Profesyonel işi çünkü: MHP’nin üst düzey yöneticilerini aylarca takip etmişler.
Profesyonel bir sabırla, profesyonel bir inatla... Acemiler, bu denli sabırlı ve inatçı olamaz.
Profesyonel işi çünkü: Hangi MHP yöneticisinin kiminle ve nerede birlikte olduğuna dair çok geniş bir istihbarat toplamışlar. İşin içinde teknik takip, izleme ve telefon dinleme olguları olduğu muhakkak.
Profesyonel işi çünkü: Operasyonda istihbaratçılar dışında saha timleri de görev almış. Saha timleri, elde edilen bilgiler çerçevesinde son derece zor ve tehlikeli bir görevi yerine getirmiş: Evlere ve ofislere gizli kameralar yerleştirmiş.
Profesyonel işi çünkü: Görüntülerin montajı, kurgusu mükemmel... Görüntülerin belli bir süreç ve taktik içerisinde kamuoyuna sunulması kusursuz... Özellikle zamanlamadaki mükemmellik dikkat çekici... Bu denli mükemmel bir zamanlamayı, acemilerin becermesi mümkün değil.
Profesyonel işi çünkü: Önce “dört kelle” alma, ardından Bahçeli’ye meydan okuma ve en sonunda yeniden “kelle alma”... Yani süper bir strateji... Daha da önemlisi bütün bu adımları, “Biz daha ülkücüyüz” yaklaşımıyla gerçekleştirme... Nereden bakarsanız bakın bütün bunlar, çok esaslı bir politik stratejiye işaret ediyor.
Profesyonel işi çünkü: İşin içinde kimlerin olduğuna dair en küçük bir açık yok ortada... Hiç kimse doğru dürüst bir şüpheliden bile söz edemiyor. Yani ortada en küçük bir açık vermeyen ve süreci korkusuzca, gayet bilinçli bir şekilde yöneten bir karanlık odak var.
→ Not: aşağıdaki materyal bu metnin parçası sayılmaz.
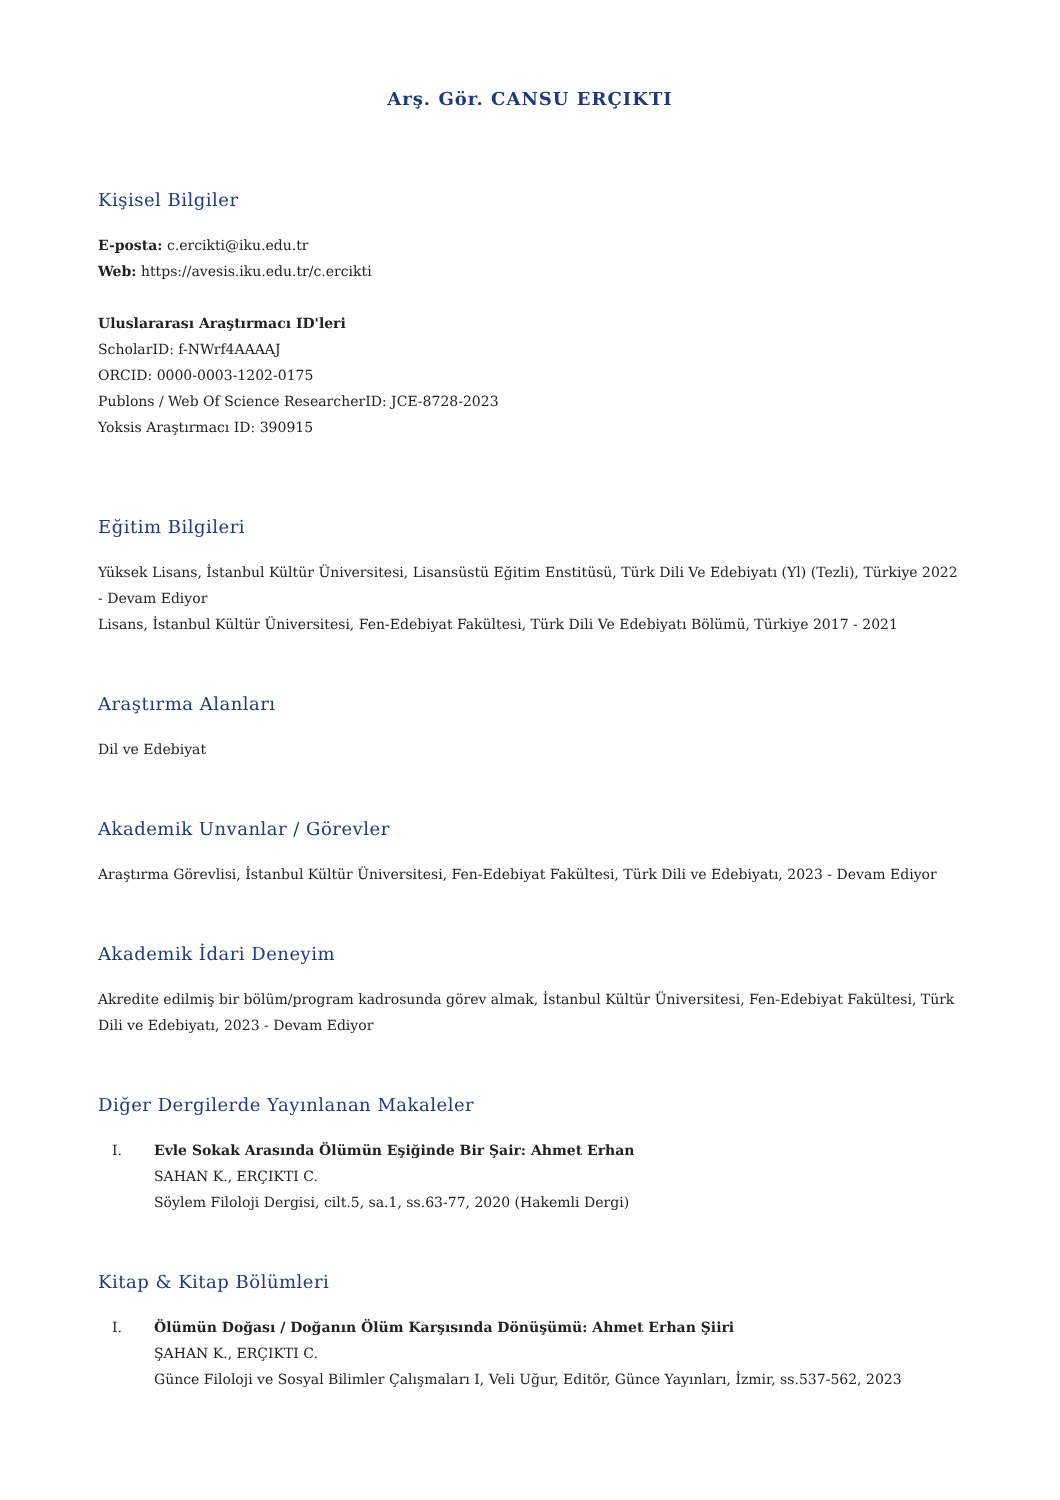Arş. Gör. CANSU ERÇIKTI
Kişisel Bilgiler
E-posta: c.ercikti@iku.edu.tr
Web: https://avesis.iku.edu.tr/c.ercikti
Uluslararası Araştırmacı ID'leri
ScholarID: f-NWrf4AAAAJ
ORCID: 0000-0003-1202-0175
Publons / Web Of Science ResearcherID: JCE-8728-2023
Yoksis Araştırmacı ID: 390915
Eğitim Bilgileri
Yüksek Lisans, İstanbul Kültür Üniversitesi, Lisansüstü Eğitim Enstitüsü, Türk Dili Ve Edebiyatı (Yl) (Tezli), Türkiye 2022 - Devam Ediyor
Lisans, İstanbul Kültür Üniversitesi, Fen-Edebiyat Fakültesi, Türk Dili Ve Edebiyatı Bölümü, Türkiye 2017 - 2021
Araştırma Alanları
Dil ve Edebiyat
Akademik Unvanlar / Görevler
Araştırma Görevlisi, İstanbul Kültür Üniversitesi, Fen-Edebiyat Fakültesi, Türk Dili ve Edebiyatı, 2023 - Devam Ediyor
Akademik İdari Deneyim
Akredite edilmiş bir bölüm/program kadrosunda görev almak, İstanbul Kültür Üniversitesi, Fen-Edebiyat Fakültesi, Türk Dili ve Edebiyatı, 2023 - Devam Ediyor
Diğer Dergilerde Yayınlanan Makaleler
I. Evle Sokak Arasında Ölümün Eşiğinde Bir Şair: Ahmet Erhan
SAHAN K., ERÇIKTI C.
Söylem Filoloji Dergisi, cilt.5, sa.1, ss.63-77, 2020 (Hakemli Dergi)
Kitap & Kitap Bölümleri
I. Ölümün Doğası / Doğanın Ölüm Karşısında Dönüşümü: Ahmet Erhan Şiiri
ŞAHAN K., ERÇIKTI C.
Günce Filoloji ve Sosyal Bilimler Çalışmaları I, Veli Uğur, Editör, Günce Yayınları, İzmir, ss.537-562, 2023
Başbakan kasetten vurmayı terk etti

BAŞBAKAN Tayyip Erdoğan, kasetten vurmayı terk etti.
Hayır, hayır...
Terk etmesinin arka planında...
“Kasetten vurmak yanlıştır” anlayışı yok.
Ahlak yaklaşımında bir değişiklik yok.
“Tecessüs etmeyiniz” ayetinin sırrına vakıf olma durumu yok.
Bir Başbakan’ın “kaset çakalları”na cesaret vermesinin vahametini fark etme yok.
Peki ne varŞu var:
Başbakan Erdoğan, kaset olayını meydanlarda dillendirdikçe şu iki şeye yol açtığını fark etti:
BİR: MHP’yi mazlum ve mağdur konumuna ittiğini fark etti.
İKİ: Olup bitenlerin sorumluluğunun kendi üzerine kalabileceğini fark etti.
İşte bu yüzden kasetten vurmayı terk etti.

****
Hayır, hayır.
Niyet falan okumuyorum.
Sadece önceki gün verdiği mesajların satır aralarına baktığımda...
“Kasetten vurmak” için can attığının izlerini bulabiliyorum, o kadar.

Neden ‘MHP içi’ olamaz?

SEBEBİ gayet basit:
Eğer MHP içinde Devlet Bahçeli ve ekibinden hoşnut olmayan muhalif bir grup, bu kadar sistematik, bu kadar kusursuz, bu kadar süper ötesi bir planı uygulamaya sokabiliyor ve sonuç alabiliyorsa...
Muhalifi bile bu denli mükemmel çalışan bir partinin... Bırakın “Baraj altı / Baraj üstü” tartışmalarının konusu olmayı... Şimdiye çoktan tek başına iktidara gelmesi gerekirdi.